• Selection
** START **

Section 3.3. Indemnity.
The Guarantor agrees to indemnify the Guarantee Trustee for, and to hold it
harmless against, any loss, liability or expense incurred without negligence or
bad faith on the part of the Guarantee Trustee, arising out of or in connection
with the acceptance or administration of this Guarantee Agreement, including the
costs and expenses of defending itself against any claim or liability in
connection with the exercise or performance of any of its powers or duties
hereunder. The Guarantee Trustee will not claim or exact any lien or charge on
any Guarantee Payments as a result of any amount due to it under this Guarantee
Agreement.
ARTICLE IV. GUARANTEE TRUSTEE
Section 4.1. Guarantee Trustee: Eligibility.

** END **

• Goal 1
Reproduce the stretch of the indemnity provision from "The Guarantor agrees" through "Guarantee Trustee: Eligibility.", substituting "security interest" for "lien".
• Goal 2
According to the indemnity provision, the Guarantor's indemnity covers losses incurred without what on the part of the Guarantee Trustee?
• Goal 3
Extend the indemnity provision by drafting the text that follows its closing heading on the eligibility of the Guarantee Trustee.
The items placed after this provision are not required.

• Provided data
** START **

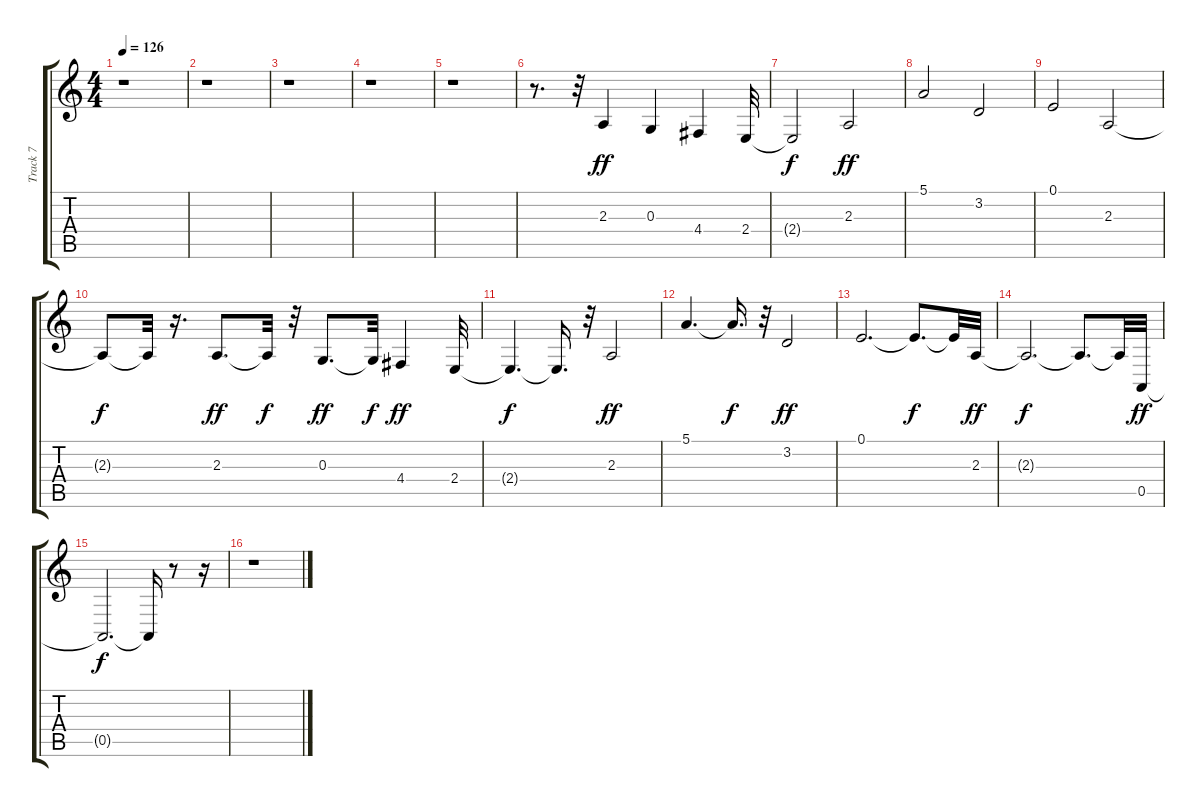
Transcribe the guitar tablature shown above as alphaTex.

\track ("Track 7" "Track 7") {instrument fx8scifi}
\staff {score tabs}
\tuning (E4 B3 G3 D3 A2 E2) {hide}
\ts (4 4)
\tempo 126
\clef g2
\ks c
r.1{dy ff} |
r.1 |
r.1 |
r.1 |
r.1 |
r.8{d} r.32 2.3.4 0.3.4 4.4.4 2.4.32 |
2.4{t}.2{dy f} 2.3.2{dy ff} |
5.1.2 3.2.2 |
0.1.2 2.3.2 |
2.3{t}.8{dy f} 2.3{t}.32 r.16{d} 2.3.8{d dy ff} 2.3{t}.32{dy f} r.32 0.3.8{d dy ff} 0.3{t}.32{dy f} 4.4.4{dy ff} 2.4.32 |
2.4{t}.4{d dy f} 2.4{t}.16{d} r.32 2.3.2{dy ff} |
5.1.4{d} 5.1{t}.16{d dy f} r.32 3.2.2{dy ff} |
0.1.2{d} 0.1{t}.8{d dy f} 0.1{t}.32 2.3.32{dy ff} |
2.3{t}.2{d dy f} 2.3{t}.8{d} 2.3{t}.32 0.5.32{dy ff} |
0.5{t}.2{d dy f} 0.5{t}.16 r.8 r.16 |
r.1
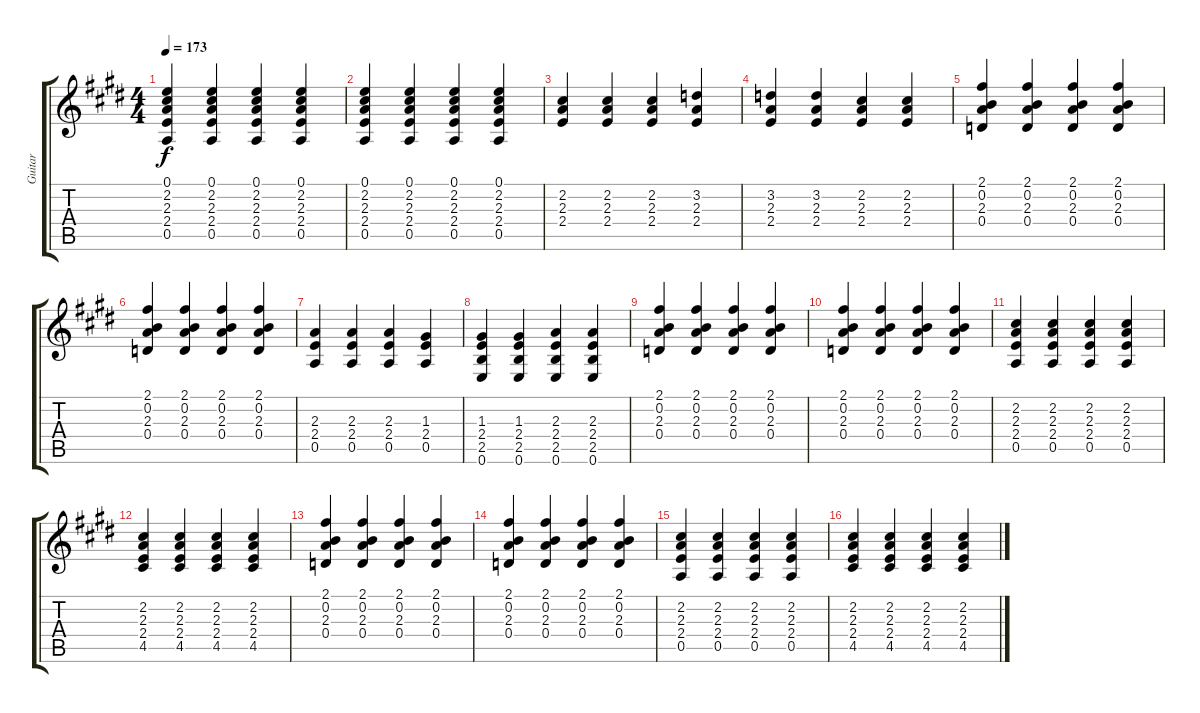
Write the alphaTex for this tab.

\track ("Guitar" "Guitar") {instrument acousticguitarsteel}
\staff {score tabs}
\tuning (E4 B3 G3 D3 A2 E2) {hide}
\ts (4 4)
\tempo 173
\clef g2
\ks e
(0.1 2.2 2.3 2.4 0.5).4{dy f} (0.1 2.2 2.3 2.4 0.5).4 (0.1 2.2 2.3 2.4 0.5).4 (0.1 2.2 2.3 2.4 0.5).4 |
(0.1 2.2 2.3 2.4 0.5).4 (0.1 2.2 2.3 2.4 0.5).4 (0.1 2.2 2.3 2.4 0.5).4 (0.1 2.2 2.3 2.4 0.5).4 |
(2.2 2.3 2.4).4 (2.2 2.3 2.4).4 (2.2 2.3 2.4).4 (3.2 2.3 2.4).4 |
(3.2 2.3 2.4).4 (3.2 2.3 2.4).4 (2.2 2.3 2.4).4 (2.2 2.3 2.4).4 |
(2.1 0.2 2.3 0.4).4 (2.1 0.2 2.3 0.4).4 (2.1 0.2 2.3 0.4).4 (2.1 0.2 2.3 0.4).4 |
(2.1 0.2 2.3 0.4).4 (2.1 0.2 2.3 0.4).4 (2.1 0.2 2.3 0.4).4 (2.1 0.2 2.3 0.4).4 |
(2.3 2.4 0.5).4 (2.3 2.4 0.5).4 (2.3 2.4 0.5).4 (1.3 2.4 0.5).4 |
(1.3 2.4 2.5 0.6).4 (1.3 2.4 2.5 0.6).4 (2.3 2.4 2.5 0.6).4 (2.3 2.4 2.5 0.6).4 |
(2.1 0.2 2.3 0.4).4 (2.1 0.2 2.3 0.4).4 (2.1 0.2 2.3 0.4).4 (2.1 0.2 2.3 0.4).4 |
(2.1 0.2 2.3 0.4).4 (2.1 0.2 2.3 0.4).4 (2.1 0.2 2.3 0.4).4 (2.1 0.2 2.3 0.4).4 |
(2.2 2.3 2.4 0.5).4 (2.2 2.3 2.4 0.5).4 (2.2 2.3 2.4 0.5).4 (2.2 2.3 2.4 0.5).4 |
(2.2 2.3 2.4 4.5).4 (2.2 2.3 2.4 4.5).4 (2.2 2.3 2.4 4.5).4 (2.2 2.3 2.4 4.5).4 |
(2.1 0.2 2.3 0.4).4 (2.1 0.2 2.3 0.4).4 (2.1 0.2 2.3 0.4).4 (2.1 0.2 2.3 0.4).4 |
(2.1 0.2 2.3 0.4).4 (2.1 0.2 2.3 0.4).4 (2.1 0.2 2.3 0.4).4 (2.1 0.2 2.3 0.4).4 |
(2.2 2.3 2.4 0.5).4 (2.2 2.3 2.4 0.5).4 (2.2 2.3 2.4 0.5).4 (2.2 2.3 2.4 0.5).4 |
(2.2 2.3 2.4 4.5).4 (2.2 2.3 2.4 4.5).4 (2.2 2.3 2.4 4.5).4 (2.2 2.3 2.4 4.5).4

** END **
** START **

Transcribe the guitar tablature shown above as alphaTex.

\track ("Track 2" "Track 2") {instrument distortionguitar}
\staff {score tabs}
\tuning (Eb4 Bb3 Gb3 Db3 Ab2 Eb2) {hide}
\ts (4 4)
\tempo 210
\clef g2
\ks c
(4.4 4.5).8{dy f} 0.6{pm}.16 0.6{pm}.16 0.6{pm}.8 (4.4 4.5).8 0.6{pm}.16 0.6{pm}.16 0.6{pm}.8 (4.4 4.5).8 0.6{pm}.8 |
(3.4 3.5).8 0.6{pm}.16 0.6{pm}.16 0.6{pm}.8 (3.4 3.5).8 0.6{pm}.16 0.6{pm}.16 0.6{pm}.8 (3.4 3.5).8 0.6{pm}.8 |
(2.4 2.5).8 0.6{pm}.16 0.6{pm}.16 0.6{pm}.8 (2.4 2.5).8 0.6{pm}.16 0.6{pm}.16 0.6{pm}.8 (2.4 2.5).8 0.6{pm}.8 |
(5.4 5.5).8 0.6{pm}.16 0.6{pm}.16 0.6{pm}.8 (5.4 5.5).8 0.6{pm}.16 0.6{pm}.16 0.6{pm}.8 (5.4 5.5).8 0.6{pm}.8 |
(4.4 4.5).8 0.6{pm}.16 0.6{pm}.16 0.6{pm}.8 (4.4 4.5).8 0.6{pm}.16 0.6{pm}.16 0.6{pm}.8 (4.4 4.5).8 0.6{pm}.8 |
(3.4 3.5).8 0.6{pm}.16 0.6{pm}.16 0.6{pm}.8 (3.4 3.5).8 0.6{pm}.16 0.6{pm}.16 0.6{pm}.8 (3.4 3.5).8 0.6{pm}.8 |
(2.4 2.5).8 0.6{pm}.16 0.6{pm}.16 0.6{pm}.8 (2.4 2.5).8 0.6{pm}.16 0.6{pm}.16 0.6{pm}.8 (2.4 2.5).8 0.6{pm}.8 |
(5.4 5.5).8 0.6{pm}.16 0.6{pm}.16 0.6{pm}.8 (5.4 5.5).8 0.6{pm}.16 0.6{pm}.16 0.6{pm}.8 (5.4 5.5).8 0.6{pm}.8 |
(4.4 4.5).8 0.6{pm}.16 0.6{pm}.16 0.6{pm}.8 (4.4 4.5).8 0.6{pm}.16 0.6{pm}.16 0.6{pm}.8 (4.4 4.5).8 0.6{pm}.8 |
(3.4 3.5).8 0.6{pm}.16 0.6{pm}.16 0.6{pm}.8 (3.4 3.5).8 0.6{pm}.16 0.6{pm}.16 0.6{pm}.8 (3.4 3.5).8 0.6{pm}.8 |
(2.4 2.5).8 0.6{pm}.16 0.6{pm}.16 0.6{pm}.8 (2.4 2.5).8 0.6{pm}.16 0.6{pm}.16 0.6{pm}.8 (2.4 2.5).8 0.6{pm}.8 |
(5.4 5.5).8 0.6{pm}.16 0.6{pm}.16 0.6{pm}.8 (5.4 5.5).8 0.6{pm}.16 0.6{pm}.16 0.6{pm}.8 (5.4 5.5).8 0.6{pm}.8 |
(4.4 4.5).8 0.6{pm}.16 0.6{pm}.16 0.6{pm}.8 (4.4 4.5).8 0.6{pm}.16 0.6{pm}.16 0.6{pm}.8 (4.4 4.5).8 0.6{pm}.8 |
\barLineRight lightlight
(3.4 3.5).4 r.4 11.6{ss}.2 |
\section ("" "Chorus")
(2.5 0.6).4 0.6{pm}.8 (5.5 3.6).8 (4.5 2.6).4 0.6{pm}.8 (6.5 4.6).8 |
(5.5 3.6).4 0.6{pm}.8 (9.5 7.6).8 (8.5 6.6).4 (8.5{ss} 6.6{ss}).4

** END **

• Output 1
The Guarantor agrees to indemnify the Guarantee Trustee for, and to hold it
harmless against, any loss, liability or expense incurred without negligence or
bad faith on the part of the Guarantee Trustee, arising out of or in connection
with the acceptance or administration of this Guarantee Agreement, including the
costs and expenses of defending itself against any claim or liability in
connection with the exercise or performance of any of its powers or duties
hereunder. The Guarantee Trustee will not claim or exact any security interest or charge on
any Guarantee Payments as a result of any amount due to it under this Guarantee
Agreement.
ARTICLE IV. GUARANTEE TRUSTEE
Section 4.1. Guarantee Trustee: Eligibility.

• Output 2
Without negligence or bad faith.

• Output 3
(a) There shall at all times be a Guarantee Trustee which shall:
(i) not be an Affiliate of the Guarantor; and
(ii) be a Person that is eligible pursuant to the Trust Indenture Act to
act as such and has a combined capital and surplus of at least $50,000,000,
and shall be a corporation meeting the requirements of Section 310(a) of the
Trust Indenture Act. If such corporation publishes reports of condition at
least annually, pursuant to law or to the requirements of the supervising or
examining authority, then, for the purposes of this Section and to the extent
permitted by the Trust Indenture Act, the combined capital and surplus of such
corporation shall be deemed to be its combined capital and surplus as set
forth in its most recent report of condition so published.
(b) If at any time the Guarantee Trustee shall cease to be eligible to so act
under Section 4.1(a), the Guarantee Trustee shall immediately resign in the
manner and with the effect set out in Section 4.2(c).
(c) If the Guarantee Trustee has or shall acquire any "conflicting interest"
within the meaning of Section 310(b) of the Trust Indenture Act, the Guarantee
Trustee and Guarantor shall in all respects comply with the provisions of
Section 310(b) of the Trust Indenture Act.
Section 4.2. Appointment, Removal and Resignation of the Guarantee Trustee.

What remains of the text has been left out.